UPDATE, April 20, 2011:
An attorney for the actors said there's breach of contract because CBS broke a promise to pay the actors and fraud because it purposefully didn't pay.
CBS said in a statement to CNN, "We agree that funds are owed to the actors and have been working with them for quite some time to resolve the issue."
The actors say they're owed millions of dollars. CBS says thousands. The launch of the "Happy Days" slot machine was apparently the last straw.
"Happy Days," one of the most popular shows in television history, faces an unhappy legacy nearly four decades after it first went on the air, according to a story by CNN's Scott Zamost and CNNMoney's Poppy Harlow at money.cnn.com.
Four cast members, and the estate of Tom Bosley, who died last October, claim CBS (CBS, Fortune 500), which owns the show, has not paid them for merchandising revenues they are owed under their contracts.

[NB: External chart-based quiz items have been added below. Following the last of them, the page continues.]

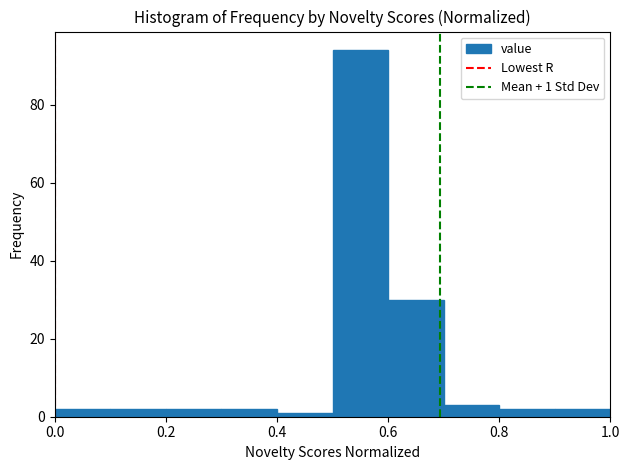

Which range on the x-axis has the tallest bar?

0.5 to 0.6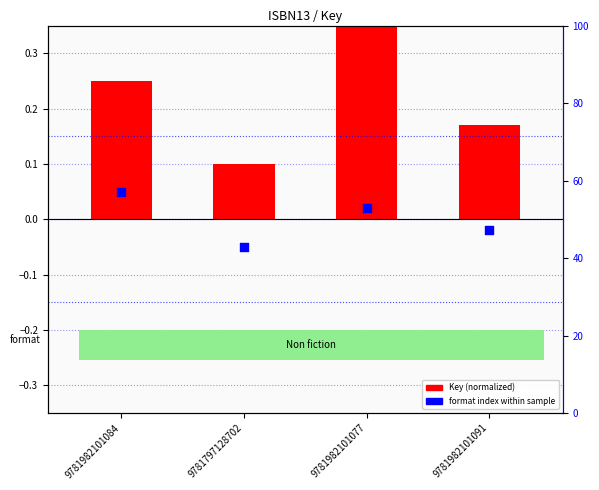

What are all the series names shown in the legend?

Key (normalized), Format index within sample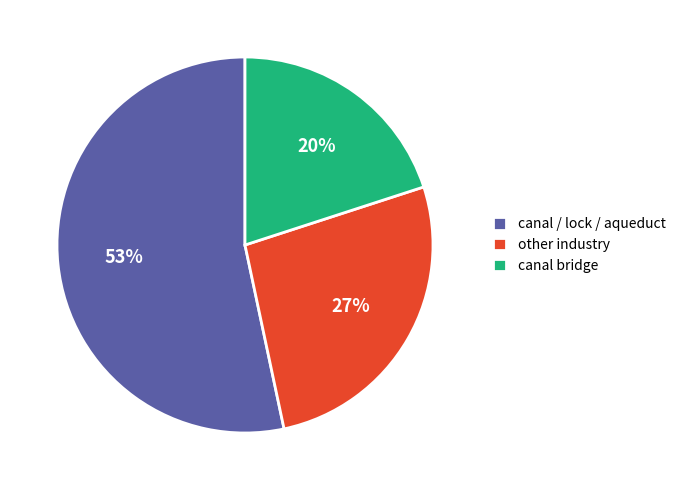

How many segments does this pie chart have?

3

The show, which originally aired from 1974 to 1984, "represented to the public what the best of America has to offer," said Anson Williams, who played Potsie. "The friendships, the opportunities, the warmth.
Unfortunately, now 'Happy Days' also represents the worst of America -- of what major companies are trying to get from it, trying to use it for, and forgetting the family it created."
In exclusive interviews with CNN, the cast members -- Williams, Don Most, Marion Ross and Erin Moran -- all claim they have been cut out of the merchandising bonanza the show has spawned. Those products includes comic books, t-shirts, scrapbooks, trading cards, games, lunch boxes, dolls, toy cars, magnets, greeting cards and DVDs where their images appear on the box covers.